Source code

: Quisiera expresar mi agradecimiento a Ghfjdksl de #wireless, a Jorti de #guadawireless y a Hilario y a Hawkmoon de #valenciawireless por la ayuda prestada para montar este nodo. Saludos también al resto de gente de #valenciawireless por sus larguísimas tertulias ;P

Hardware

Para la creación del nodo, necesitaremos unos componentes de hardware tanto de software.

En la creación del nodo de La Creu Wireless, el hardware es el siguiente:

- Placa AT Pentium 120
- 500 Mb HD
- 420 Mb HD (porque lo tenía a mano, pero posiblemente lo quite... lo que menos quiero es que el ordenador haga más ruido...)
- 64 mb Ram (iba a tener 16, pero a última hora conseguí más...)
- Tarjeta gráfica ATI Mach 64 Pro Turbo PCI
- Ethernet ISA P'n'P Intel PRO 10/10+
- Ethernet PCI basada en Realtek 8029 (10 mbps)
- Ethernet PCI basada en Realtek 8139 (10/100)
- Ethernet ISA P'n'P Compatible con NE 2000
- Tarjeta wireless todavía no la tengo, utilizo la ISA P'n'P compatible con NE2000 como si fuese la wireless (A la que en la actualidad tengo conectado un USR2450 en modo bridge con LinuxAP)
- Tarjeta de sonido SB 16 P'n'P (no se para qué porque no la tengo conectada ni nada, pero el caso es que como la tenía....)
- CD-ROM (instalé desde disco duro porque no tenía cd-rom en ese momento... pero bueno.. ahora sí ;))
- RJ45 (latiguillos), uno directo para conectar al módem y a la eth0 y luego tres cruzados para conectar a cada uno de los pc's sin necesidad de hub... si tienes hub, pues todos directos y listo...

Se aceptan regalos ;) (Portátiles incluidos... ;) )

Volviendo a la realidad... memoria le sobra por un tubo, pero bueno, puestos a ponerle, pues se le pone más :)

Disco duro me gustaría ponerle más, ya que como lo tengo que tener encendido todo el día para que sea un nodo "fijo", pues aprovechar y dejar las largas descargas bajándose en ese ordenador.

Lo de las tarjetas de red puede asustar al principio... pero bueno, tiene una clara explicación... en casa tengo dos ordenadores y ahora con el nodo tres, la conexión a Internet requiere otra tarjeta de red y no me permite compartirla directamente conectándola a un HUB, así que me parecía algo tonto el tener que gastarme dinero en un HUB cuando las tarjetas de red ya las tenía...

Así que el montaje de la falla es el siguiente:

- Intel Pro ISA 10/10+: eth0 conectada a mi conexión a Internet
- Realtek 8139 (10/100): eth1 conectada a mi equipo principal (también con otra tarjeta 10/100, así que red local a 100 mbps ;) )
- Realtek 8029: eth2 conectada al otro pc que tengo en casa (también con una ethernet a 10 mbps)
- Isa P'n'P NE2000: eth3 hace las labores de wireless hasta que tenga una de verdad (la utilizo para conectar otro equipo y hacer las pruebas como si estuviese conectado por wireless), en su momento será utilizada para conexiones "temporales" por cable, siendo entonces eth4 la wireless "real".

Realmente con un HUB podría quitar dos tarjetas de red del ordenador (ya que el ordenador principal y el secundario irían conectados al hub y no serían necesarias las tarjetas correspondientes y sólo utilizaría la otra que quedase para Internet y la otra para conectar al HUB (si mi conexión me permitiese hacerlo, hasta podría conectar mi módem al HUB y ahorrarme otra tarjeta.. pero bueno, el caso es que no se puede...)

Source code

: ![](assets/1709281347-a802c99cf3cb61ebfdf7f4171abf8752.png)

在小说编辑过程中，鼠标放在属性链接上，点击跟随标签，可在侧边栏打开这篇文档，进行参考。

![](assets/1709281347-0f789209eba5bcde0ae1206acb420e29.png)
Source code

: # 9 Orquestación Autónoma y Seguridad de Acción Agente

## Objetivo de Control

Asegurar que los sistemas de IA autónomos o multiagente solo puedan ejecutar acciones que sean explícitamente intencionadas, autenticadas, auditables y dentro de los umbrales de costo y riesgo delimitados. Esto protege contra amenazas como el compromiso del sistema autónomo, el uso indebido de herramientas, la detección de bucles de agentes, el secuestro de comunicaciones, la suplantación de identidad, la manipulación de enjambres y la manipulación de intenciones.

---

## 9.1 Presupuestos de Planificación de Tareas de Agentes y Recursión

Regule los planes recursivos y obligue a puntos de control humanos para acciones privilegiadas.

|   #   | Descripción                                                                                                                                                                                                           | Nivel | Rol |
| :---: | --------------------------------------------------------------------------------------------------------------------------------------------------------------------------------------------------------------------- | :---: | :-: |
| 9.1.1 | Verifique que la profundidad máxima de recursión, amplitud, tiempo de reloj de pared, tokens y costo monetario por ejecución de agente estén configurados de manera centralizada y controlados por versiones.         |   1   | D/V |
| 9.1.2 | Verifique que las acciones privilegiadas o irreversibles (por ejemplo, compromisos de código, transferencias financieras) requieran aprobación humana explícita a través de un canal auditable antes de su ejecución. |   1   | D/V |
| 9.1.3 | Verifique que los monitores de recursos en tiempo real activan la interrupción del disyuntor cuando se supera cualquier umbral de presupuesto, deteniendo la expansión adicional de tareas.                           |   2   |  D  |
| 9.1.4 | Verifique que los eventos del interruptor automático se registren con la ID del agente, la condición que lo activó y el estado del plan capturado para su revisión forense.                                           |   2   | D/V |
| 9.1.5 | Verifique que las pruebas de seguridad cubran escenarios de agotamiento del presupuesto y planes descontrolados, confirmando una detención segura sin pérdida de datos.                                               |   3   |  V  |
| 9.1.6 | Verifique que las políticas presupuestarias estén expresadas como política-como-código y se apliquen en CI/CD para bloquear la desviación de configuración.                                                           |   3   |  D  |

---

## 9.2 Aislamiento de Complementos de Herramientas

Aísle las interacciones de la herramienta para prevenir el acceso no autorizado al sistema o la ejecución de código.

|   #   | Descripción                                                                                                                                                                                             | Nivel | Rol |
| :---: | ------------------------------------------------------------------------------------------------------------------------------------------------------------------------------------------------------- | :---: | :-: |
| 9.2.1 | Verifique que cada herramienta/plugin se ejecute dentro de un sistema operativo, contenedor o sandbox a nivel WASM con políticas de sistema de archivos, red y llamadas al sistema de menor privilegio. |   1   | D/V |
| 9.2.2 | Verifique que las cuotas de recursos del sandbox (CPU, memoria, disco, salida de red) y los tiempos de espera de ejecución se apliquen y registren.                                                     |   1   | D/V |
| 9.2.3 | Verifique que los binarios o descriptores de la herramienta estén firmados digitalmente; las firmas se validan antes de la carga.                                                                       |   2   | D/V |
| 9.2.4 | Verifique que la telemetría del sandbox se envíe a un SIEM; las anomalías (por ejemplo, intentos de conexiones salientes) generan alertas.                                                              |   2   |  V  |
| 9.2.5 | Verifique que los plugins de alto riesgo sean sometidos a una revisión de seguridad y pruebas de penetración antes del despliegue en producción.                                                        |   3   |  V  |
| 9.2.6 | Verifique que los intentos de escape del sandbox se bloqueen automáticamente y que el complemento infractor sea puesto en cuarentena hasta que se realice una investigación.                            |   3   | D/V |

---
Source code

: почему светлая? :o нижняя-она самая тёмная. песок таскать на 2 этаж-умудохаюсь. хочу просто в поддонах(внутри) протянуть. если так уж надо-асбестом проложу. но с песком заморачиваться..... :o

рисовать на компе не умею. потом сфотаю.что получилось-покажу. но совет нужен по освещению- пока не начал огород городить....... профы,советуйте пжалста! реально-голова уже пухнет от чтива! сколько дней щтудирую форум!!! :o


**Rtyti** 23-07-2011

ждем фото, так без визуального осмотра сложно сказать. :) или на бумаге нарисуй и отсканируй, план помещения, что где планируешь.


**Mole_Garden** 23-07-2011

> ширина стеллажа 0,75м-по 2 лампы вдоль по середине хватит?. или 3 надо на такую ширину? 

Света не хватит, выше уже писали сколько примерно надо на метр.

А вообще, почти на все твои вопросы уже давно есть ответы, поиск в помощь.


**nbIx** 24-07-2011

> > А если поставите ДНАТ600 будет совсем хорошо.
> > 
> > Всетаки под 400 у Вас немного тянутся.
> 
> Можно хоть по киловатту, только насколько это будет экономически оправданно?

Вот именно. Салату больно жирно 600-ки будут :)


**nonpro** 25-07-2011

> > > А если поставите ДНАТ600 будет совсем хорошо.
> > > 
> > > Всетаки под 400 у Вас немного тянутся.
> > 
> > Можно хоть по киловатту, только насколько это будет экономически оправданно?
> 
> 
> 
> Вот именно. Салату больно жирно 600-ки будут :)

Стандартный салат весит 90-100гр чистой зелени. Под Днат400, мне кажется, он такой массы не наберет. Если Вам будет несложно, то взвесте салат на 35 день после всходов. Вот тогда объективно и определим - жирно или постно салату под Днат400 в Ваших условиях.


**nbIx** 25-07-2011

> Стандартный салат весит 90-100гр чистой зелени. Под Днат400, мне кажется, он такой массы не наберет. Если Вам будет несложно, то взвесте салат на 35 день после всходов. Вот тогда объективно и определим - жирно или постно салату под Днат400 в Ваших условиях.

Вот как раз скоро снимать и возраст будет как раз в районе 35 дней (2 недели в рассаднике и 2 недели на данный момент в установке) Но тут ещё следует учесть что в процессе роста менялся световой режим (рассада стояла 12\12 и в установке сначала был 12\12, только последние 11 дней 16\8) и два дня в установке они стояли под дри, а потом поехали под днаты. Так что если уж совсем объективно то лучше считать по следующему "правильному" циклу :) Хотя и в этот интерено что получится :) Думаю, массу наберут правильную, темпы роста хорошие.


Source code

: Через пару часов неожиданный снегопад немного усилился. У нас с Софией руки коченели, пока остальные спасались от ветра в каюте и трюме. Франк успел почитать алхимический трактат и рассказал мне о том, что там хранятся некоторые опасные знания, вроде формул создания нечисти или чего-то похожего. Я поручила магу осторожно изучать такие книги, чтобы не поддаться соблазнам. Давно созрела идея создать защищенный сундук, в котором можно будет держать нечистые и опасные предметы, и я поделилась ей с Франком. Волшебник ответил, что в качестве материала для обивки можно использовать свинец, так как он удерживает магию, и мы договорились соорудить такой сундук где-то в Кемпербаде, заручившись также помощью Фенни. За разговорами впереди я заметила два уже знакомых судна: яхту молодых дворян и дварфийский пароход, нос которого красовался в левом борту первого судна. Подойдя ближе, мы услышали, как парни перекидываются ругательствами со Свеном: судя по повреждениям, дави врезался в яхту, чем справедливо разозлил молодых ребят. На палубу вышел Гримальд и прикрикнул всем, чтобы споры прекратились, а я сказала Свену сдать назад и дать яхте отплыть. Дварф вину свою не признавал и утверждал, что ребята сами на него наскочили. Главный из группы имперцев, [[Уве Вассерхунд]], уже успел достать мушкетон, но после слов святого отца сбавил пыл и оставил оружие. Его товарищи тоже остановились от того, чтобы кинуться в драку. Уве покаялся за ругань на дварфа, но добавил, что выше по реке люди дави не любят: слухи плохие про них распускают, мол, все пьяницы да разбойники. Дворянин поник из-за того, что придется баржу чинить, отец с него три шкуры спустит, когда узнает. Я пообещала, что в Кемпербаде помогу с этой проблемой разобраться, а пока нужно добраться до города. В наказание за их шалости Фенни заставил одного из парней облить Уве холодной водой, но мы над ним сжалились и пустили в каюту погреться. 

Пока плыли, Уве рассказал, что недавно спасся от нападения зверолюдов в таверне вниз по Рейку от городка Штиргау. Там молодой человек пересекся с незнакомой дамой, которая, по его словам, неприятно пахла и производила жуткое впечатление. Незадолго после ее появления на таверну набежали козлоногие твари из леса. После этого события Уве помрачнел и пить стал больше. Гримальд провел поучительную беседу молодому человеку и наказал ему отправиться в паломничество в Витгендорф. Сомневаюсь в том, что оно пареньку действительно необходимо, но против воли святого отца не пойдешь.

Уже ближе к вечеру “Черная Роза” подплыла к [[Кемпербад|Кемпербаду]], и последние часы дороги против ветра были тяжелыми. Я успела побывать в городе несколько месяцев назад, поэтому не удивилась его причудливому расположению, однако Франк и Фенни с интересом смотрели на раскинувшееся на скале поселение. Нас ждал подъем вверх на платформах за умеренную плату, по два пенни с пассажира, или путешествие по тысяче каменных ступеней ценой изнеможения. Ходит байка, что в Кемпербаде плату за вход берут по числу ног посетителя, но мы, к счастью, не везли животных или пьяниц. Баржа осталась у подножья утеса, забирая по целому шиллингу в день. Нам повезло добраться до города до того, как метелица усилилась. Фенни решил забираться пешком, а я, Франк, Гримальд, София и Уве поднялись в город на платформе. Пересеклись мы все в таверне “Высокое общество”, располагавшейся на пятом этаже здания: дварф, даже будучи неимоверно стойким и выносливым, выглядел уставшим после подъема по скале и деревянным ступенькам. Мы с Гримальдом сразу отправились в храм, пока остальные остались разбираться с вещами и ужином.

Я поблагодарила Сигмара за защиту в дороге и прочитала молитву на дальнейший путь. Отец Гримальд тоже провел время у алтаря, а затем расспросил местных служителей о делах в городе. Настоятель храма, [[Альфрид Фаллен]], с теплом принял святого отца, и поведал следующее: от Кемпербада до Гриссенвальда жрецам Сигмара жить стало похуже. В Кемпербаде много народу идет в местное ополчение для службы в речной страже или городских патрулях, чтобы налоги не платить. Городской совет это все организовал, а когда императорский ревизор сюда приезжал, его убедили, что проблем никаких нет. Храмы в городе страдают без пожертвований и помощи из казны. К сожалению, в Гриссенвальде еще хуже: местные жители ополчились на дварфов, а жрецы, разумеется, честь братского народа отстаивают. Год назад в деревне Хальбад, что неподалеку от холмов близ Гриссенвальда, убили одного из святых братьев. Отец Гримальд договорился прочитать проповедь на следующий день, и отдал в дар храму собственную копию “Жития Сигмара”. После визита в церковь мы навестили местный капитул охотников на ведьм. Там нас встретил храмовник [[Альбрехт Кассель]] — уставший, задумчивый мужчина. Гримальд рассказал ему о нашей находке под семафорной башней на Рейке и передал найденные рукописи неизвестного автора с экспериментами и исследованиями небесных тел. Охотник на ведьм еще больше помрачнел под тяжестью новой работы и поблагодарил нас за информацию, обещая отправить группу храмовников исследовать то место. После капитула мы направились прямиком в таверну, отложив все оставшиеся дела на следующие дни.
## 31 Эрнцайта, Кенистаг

= = = =

About this exercise: Show all lines of the material in which the word "bueno" can be found.

Response area:
- CD-ROM (instalé desde disco duro porque no tenía cd-rom en ese momento... pero bueno.. ahora sí ;))
Volviendo a la realidad... memoria le sobra por un tubo, pero bueno, puestos a ponerle, pues se le pone más :)
Lo de las tarjetas de red puede asustar al principio... pero bueno, tiene una clara explicación... en casa tengo dos ordenadores y ahora con el nodo tres, la conexión a Internet requiere otra tarjeta de red y no me permite compartirla directamente conectándola a un HUB, así que me parecía algo tonto el tener que gastarme dinero en un HUB cuando las tarjetas de red ya las tenía...
Realmente con un HUB podría quitar dos tarjetas de red del ordenador (ya que el ordenador principal y el secundario irían conectados al hub y no serían necesarias las tarjetas correspondientes y sólo utilizaría la otra que quedase para Internet y la otra para conectar al HUB (si mi conexión me permitiese hacerlo, hasta podría conectar mi módem al HUB y ahorrarme otra tarjeta.. pero bueno, el caso es que no se puede...)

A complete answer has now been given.